**About this exercise**.
Find the line with "index dip: (187, 150)" in the entries below. Repeat it, every following line, and the line with "pinky dip: (211, 198)", exactly and with nothing added.
[[ Record extracts open ]]
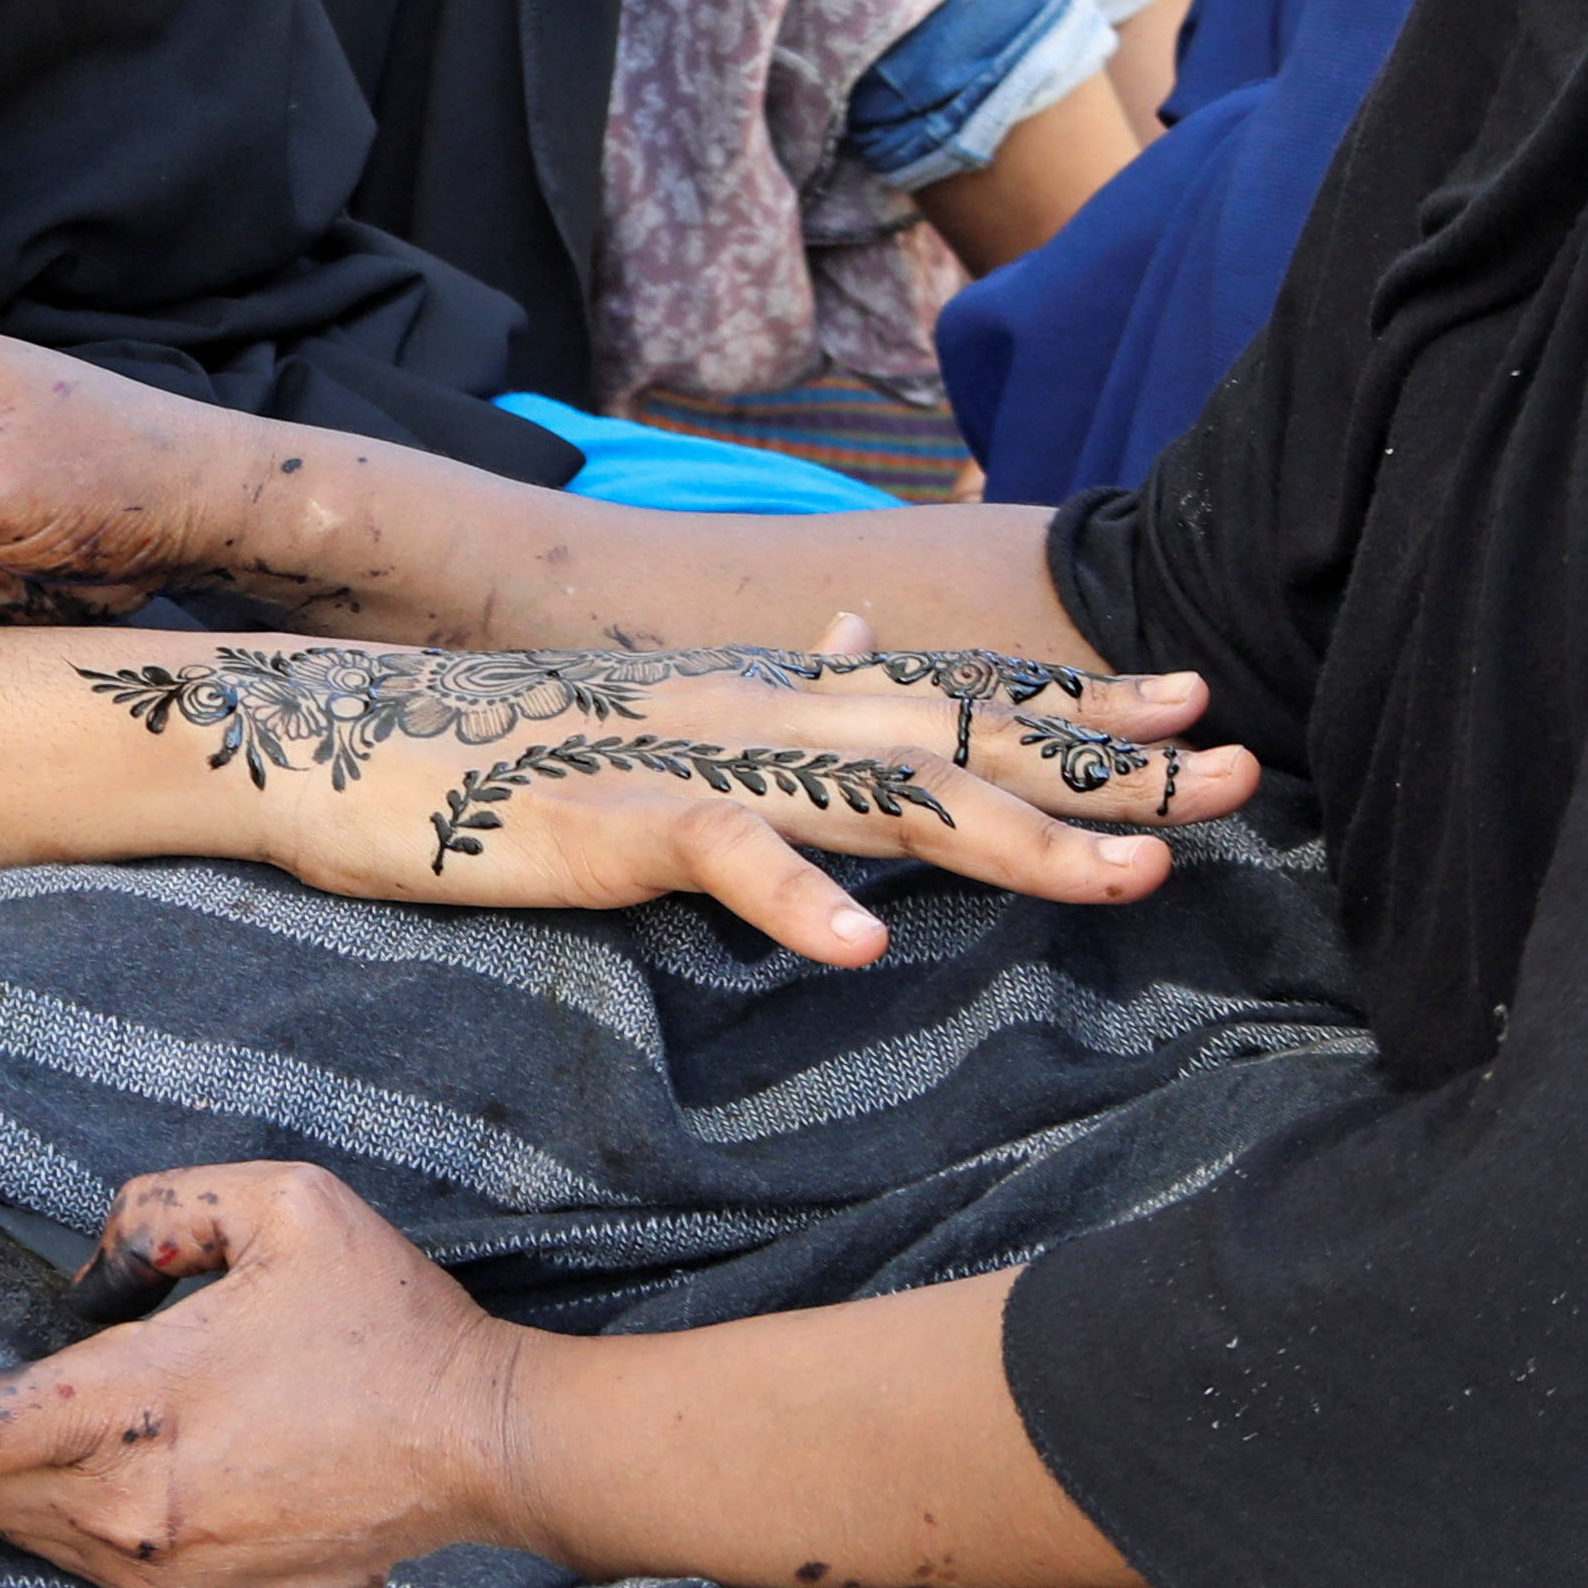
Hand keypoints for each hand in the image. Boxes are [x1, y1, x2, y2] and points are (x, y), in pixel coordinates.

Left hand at [0, 1160, 518, 1587]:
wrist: (492, 1460)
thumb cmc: (392, 1333)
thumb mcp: (285, 1206)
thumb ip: (161, 1206)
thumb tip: (95, 1263)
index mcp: (132, 1413)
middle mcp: (127, 1516)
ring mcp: (160, 1576)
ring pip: (13, 1533)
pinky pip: (80, 1560)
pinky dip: (47, 1514)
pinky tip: (66, 1467)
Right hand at [80, 626, 1251, 963]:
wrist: (351, 740)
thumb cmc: (504, 752)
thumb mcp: (661, 722)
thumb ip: (769, 695)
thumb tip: (849, 639)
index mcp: (774, 703)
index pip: (957, 700)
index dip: (1084, 712)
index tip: (1205, 715)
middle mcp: (758, 716)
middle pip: (961, 741)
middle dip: (1104, 768)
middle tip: (1236, 778)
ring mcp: (691, 764)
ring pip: (876, 794)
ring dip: (1009, 840)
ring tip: (1123, 883)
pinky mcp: (609, 818)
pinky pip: (717, 855)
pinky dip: (796, 898)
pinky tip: (868, 948)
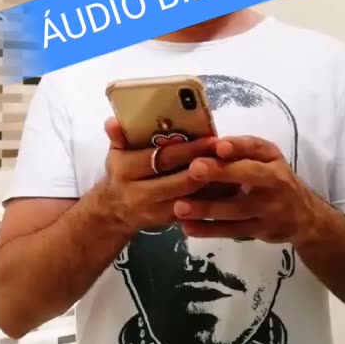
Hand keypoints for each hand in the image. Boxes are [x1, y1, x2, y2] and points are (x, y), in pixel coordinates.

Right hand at [104, 118, 217, 234]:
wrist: (113, 212)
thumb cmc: (120, 174)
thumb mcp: (115, 154)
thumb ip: (118, 137)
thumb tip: (113, 121)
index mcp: (126, 171)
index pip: (160, 159)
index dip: (187, 150)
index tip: (209, 138)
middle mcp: (140, 194)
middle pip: (180, 181)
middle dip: (205, 166)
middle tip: (226, 151)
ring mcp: (156, 212)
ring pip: (191, 199)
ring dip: (212, 184)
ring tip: (230, 166)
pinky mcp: (170, 222)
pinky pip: (195, 210)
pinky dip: (211, 198)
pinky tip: (227, 184)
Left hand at [173, 135, 316, 244]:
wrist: (305, 217)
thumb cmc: (276, 180)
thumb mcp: (268, 159)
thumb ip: (242, 150)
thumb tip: (208, 144)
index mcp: (272, 159)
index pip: (256, 148)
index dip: (238, 147)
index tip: (218, 146)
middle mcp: (274, 182)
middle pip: (248, 176)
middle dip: (221, 173)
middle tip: (194, 170)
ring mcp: (268, 209)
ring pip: (236, 209)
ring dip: (207, 209)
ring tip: (179, 207)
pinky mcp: (260, 231)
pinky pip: (232, 231)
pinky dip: (209, 230)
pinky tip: (188, 227)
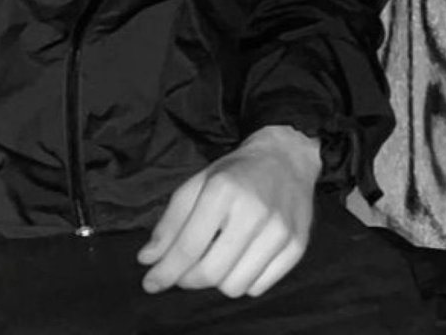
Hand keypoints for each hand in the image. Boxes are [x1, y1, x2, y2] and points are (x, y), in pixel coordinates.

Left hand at [137, 125, 320, 298]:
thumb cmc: (235, 172)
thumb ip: (171, 222)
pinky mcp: (297, 246)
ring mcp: (279, 231)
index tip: (150, 283)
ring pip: (235, 287)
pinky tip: (240, 258)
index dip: (166, 271)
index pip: (189, 247)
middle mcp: (254, 211)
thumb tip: (148, 259)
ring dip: (217, 280)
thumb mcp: (197, 184)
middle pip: (211, 273)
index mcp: (222, 190)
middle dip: (188, 279)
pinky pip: (259, 287)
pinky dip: (243, 280)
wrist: (285, 158)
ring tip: (215, 257)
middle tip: (182, 271)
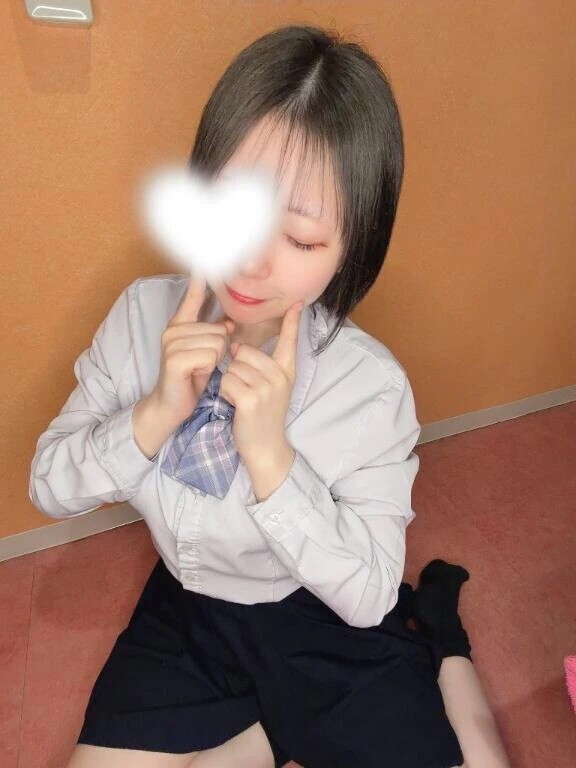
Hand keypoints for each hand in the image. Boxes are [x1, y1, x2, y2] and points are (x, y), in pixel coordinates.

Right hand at [150, 274, 234, 428]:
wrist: (170, 405)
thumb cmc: (190, 378)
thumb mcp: (205, 353)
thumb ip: (214, 335)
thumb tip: (229, 323)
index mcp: (180, 326)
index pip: (192, 297)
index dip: (199, 280)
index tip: (203, 261)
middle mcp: (173, 330)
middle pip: (219, 329)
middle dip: (219, 350)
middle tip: (202, 364)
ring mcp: (172, 343)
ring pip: (217, 342)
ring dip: (214, 360)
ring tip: (199, 369)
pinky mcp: (175, 359)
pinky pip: (210, 355)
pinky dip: (208, 368)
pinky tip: (196, 374)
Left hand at [219, 300, 304, 463]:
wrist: (266, 447)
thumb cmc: (263, 416)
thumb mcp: (271, 388)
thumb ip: (261, 366)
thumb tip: (236, 345)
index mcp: (286, 371)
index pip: (289, 340)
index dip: (292, 321)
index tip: (297, 302)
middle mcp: (280, 376)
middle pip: (244, 352)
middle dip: (236, 369)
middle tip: (244, 390)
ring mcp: (266, 388)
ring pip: (232, 367)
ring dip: (229, 382)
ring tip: (240, 399)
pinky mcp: (251, 400)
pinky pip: (226, 381)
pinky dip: (224, 393)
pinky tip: (234, 405)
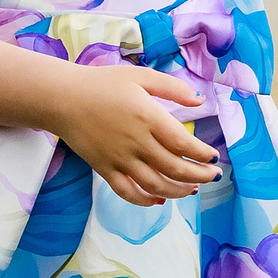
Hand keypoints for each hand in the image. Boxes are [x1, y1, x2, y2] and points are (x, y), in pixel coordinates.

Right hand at [52, 64, 220, 205]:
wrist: (63, 99)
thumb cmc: (104, 84)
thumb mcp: (142, 76)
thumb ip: (173, 88)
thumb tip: (201, 101)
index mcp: (149, 118)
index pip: (183, 144)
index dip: (202, 155)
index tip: (214, 157)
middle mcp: (137, 143)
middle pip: (174, 168)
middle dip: (199, 175)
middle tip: (213, 176)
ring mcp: (120, 159)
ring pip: (155, 185)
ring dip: (178, 190)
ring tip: (193, 189)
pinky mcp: (104, 170)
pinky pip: (128, 192)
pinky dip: (146, 200)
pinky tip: (160, 199)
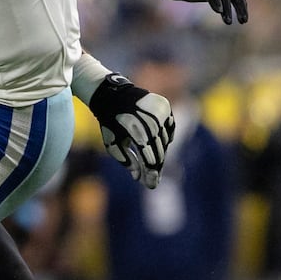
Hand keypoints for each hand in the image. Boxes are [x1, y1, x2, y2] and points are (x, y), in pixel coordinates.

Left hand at [87, 74, 174, 188]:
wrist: (113, 95)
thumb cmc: (110, 122)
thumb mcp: (112, 143)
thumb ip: (126, 161)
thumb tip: (138, 177)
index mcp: (136, 131)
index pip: (150, 157)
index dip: (151, 172)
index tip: (151, 184)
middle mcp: (151, 121)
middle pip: (159, 151)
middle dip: (155, 167)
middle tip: (152, 179)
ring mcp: (160, 113)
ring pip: (165, 141)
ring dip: (159, 153)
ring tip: (151, 162)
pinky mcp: (165, 107)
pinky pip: (170, 128)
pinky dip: (165, 137)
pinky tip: (156, 143)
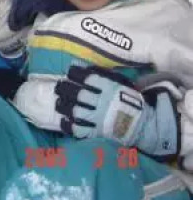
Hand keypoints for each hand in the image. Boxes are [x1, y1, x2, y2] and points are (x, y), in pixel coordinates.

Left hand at [55, 65, 180, 159]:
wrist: (141, 124)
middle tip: (58, 86)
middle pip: (78, 95)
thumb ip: (101, 74)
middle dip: (64, 89)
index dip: (75, 74)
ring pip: (75, 111)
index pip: (88, 79)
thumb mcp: (119, 83)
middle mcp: (102, 103)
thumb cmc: (127, 99)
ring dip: (63, 106)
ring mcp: (99, 119)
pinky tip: (63, 120)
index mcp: (109, 89)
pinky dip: (68, 125)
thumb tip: (81, 67)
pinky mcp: (97, 132)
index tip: (70, 72)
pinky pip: (79, 130)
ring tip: (58, 102)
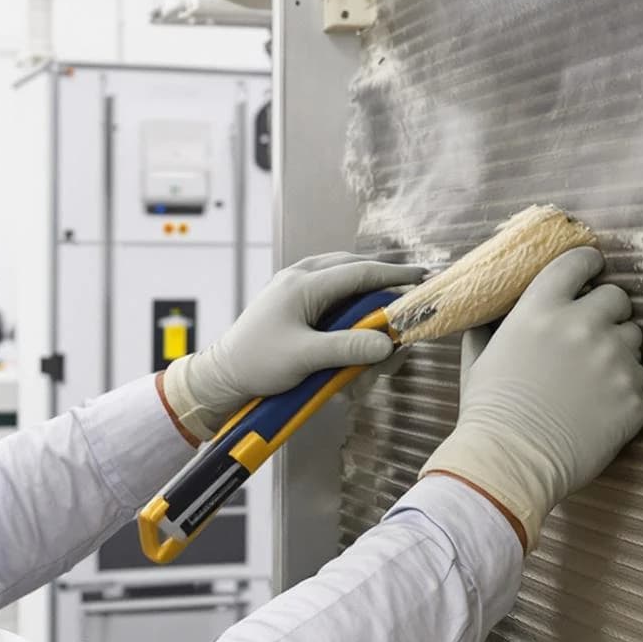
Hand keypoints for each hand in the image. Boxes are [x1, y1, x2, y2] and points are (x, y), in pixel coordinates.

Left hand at [160, 251, 424, 440]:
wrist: (222, 374)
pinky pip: (327, 287)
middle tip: (408, 293)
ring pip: (340, 274)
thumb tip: (386, 344)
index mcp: (303, 284)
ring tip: (385, 304)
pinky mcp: (290, 299)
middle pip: (352, 267)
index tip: (421, 279)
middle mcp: (299, 277)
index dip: (394, 276)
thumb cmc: (257, 364)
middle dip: (382, 279)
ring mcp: (293, 286)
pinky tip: (355, 315)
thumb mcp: (305, 358)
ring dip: (364, 287)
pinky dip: (347, 297)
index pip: (359, 272)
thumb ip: (347, 349)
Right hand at [420, 247, 642, 547]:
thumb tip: (497, 312)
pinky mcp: (634, 399)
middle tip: (592, 333)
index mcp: (542, 309)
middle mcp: (584, 326)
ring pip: (634, 340)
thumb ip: (492, 325)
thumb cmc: (488, 411)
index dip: (588, 263)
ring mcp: (614, 362)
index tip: (590, 270)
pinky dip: (624, 393)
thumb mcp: (478, 358)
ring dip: (618, 352)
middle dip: (607, 311)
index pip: (579, 262)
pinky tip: (598, 409)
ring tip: (593, 378)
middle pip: (617, 298)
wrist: (510, 463)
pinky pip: (640, 384)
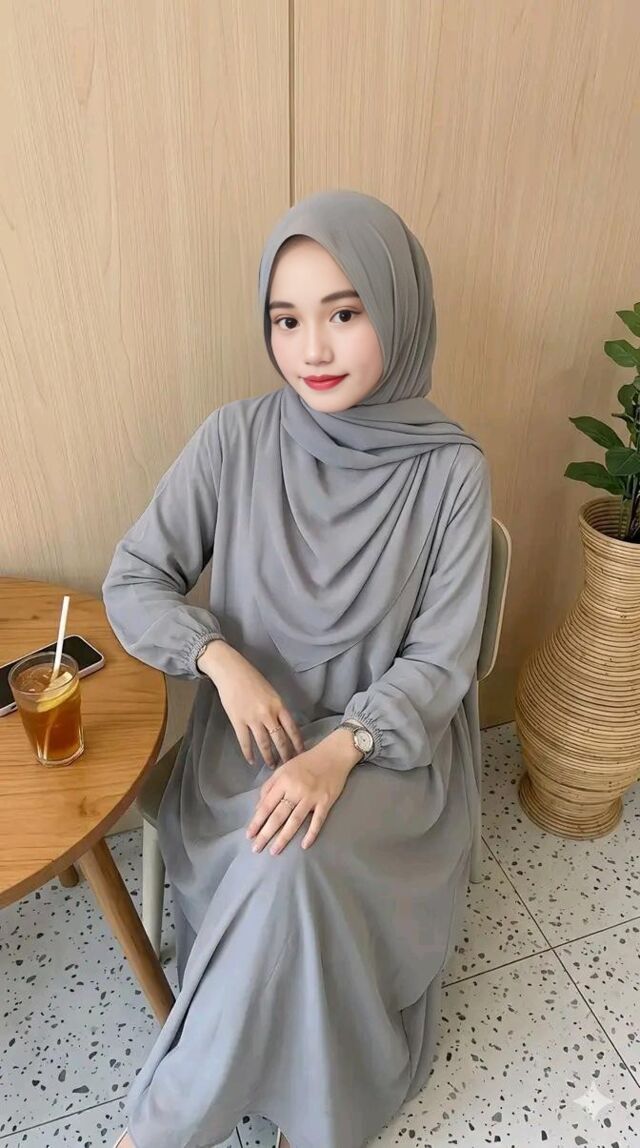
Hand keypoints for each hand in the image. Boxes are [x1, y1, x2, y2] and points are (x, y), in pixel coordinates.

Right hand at [198, 640, 304, 767]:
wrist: (231, 672)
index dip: (297, 743)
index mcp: (279, 705)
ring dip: (268, 756)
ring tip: (271, 766)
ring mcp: (253, 719)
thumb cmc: (252, 679)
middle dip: (285, 754)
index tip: (302, 753)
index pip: (292, 728)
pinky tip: (251, 761)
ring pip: (264, 743)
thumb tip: (282, 725)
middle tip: (288, 765)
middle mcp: (268, 714)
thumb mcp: (271, 692)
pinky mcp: (238, 721)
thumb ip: (277, 708)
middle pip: (280, 739)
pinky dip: (248, 753)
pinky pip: (245, 741)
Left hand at [246, 741, 352, 854]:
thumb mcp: (284, 769)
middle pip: (278, 815)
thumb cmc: (306, 762)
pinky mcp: (326, 801)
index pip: (267, 805)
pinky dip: (311, 833)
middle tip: (256, 848)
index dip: (257, 821)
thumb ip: (270, 786)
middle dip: (266, 833)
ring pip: (295, 821)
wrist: (334, 754)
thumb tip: (258, 807)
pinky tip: (304, 846)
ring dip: (284, 837)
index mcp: (283, 780)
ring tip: (274, 851)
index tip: (249, 835)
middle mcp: (296, 789)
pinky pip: (318, 820)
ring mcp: (312, 797)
[[ Record extracts closed ]]
**Solution**.
index dip: (187, 150)
index tip: (209, 138)
middle mcp: (140, 194)
middle pip: (180, 181)
middle dip: (205, 166)
middle tip: (226, 151)
ring mcp: (156, 212)
ring pip: (191, 199)
ring dip: (212, 184)
ring tip: (230, 166)
pinky mcp: (170, 222)
pinky pip: (195, 210)
pinky dip: (211, 198)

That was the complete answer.